Mais ce que je retiens de tous les engagements de ta vie, c’est de nous avoir enseigné que « l’homme est possible ». Nous avions projeté, il y a quelques mois, un nouveau petit périple en Centre Bretagne. Nous serions partis de Trébeurden, de Goaz Traez ou de l’île Grande. Nous serions passés saluer Jean Lejeune à St-Nicolas du Pélem et après une halte au monument de la Résistance de « La Pie », nous aurions fait quelques visites à Kergrist-Moelou, à Rostrenen et à Mael-Carhaix comme il nous plaisait de le faire, pas seulement pour honorer la mémoire de celles et ceux qui sont tombés mais pour nous replonger dans l’authenticité de cet environnement dans lequel des femmes et des hommes ont pu révéler le meilleur de ce que l’être humain est capable d’apporter. Oui, ces petites escapades étaient pour nous une belle manière de nous ressourcer. Nous éprouvions le même plaisir, et une des plus grandes satisfactions de notre comité de la résistance populaire en Côtes du Nord, animé par l’ami Aain Prigent, fut la contribution que tu apportas à la rédaction d’un des premiers numéros de cette publication populaire.


C’est ici aussi que se noueront les épisodes les plus magnifiques de notre histoire commune. C’est ici, à Kergrist Moelou que ton papa François, sera arrêté sur dénonciation puis déporté ensuite. La chance qui m’a été donnée de le côtoyer avec sa chère épouse Nana et leurs 3 enfants, toi Bernard, Michel et Alain, m’autorise à affirmer ici qu’il y a un peu comme une hérédité des caractères acquis dans la transmission humaine. Ainsi, François avait lui aussi pour habitude d’utiliser les images que lui procurait sa culture Bretonne pour exprimer sa pensée le plus simplement possible.

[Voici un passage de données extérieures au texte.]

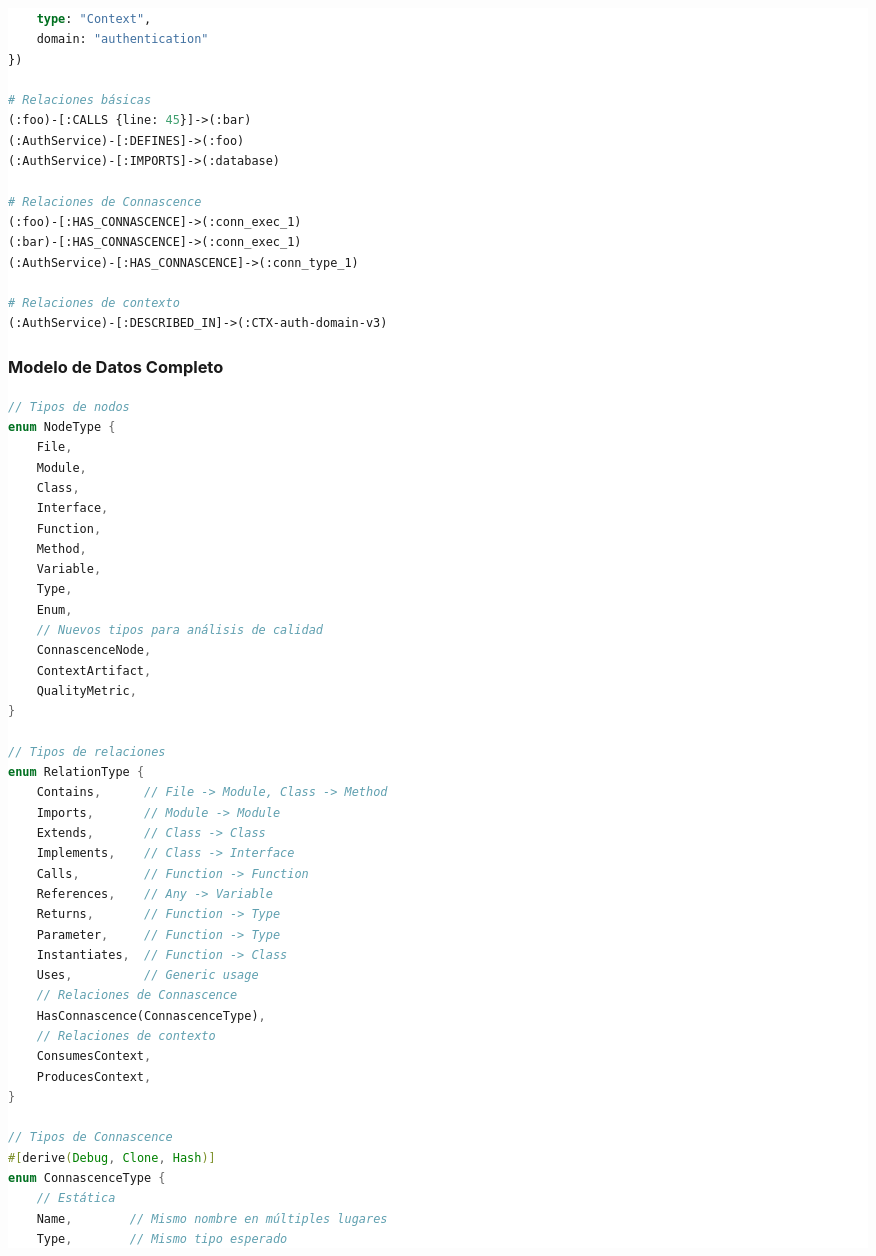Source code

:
 ```graphql
    type: "Context",
    domain: "authentication"
})

# Relaciones básicas
(:foo)-[:CALLS {line: 45}]->(:bar)
(:AuthService)-[:DEFINES]->(:foo)
(:AuthService)-[:IMPORTS]->(:database)

# Relaciones de Connascence
(:foo)-[:HAS_CONNASCENCE]->(:conn_exec_1)
(:bar)-[:HAS_CONNASCENCE]->(:conn_exec_1)
(:AuthService)-[:HAS_CONNASCENCE]->(:conn_type_1)

# Relaciones de contexto
(:AuthService)-[:DESCRIBED_IN]->(:CTX-auth-domain-v3)
```

### Modelo de Datos Completo

```rust
// Tipos de nodos
enum NodeType {
    File,
    Module,
    Class,
    Interface,
    Function,
    Method,
    Variable,
    Type,
    Enum,
    // Nuevos tipos para análisis de calidad
    ConnascenceNode,
    ContextArtifact,
    QualityMetric,
}

// Tipos de relaciones
enum RelationType {
    Contains,      // File -> Module, Class -> Method
    Imports,       // Module -> Module
    Extends,       // Class -> Class
    Implements,    // Class -> Interface
    Calls,         // Function -> Function
    References,    // Any -> Variable
    Returns,       // Function -> Type
    Parameter,     // Function -> Type
    Instantiates,  // Function -> Class
    Uses,          // Generic usage
    // Relaciones de Connascence
    HasConnascence(ConnascenceType),
    // Relaciones de contexto
    ConsumesContext,
    ProducesContext,
}

// Tipos de Connascence
#[derive(Debug, Clone, Hash)]
enum ConnascenceType {
    // Estática
    Name,        // Mismo nombre en múltiples lugares
    Type,        // Mismo tipo esperado
```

Et puis, son identité à lui aussi se lisait dans la profondeur de ses magnifiques yeux bleus qui illuminaient l’immensité de la générosité que recélait le plus profond de son être avec ces élans de tendresse qui ne le quittaient jamais. Au fond, comme nous le rappelait souvent Bernard, il n’y a pas d’un côté la nature et les gênes qui se transmettent biologiquement de générations en générations et de l’autre la culture qui serait étrangère à l’hérédité humaine : il y a tout simplement les deux. Dans cette hérédité culturelle, politique devrais-je dire, lui-même était peu, trop peu ; ce qui importait pour lui c’étaient les autres et c’est sûrement pour ça qu’il avait l’intérêt public de chevillé au corps et à l’esprit. Bernard prônait aussi l’idée d’une recherche républicaine, démocratique, humaine et efficace. Qu’il me soit permis, à mon tour de saluer en particulier son engagement en faveur de la création de de l’Irset (Institut de recherche en santé, environnement et travail, U1085), unité mixte de recherche dont il a été le premier directeur de 2012 à 2019, propulsant les équipes de recherche sur la scène nationale et internationale. Qu’il me soit permis enfin de rappeler ici, à ce propos, les discussions nourries que nous avons eues au conseil régional avec le concours de l’ami Bernard Pouliquen qui, en sa qualité de Vice-Président, a toujours été un allié indéfectible de cette belle cause que tu défendais.


Tu étais déterminé, toi aussi à essayer de prolonger et d’actualiser au mieux la voie ouverte par le Conseil national de la Résistance. Dans ce cadre, lors de la refondation du CNRS en 1945, Frédéric Joliot disait : « Ce n’est qu’au prix d’un développement intense de la science qu’une nation peut vivre heureuse et forte, que c’est par le rayonnement de sa pensée et l’exportation de ses réalisations originales qu’elle justifie sa libre existence parmi les autres grandes nations créatrices ».
Au seuil de la vie et de la mort, Louis Aragon écrivait dans Épilogue: « Hommes de demain, soufflez sur les charbons ».


Bernard, nous ne manquerons pas après toi de souffler sur les charbons des valeurs de la science et de l’importance de son partage universel. Nous saurons également nous souvenir de tout ce que tu as donné et de ton engagement indéfectible.


A toi Emmanuella,
A vous Caroline et Gwen, Antoine et Marianne,
A vous ses petits-enfants, Malo, Anna, Youna et Anouk,
A toi mon cher Alain son frère adoré,
Je vous prie de recevoir ici le témoignage le plus sincère de ma profonde affection.


Quant à toi, mon cher Bernard, je te dis simplement Kénavo.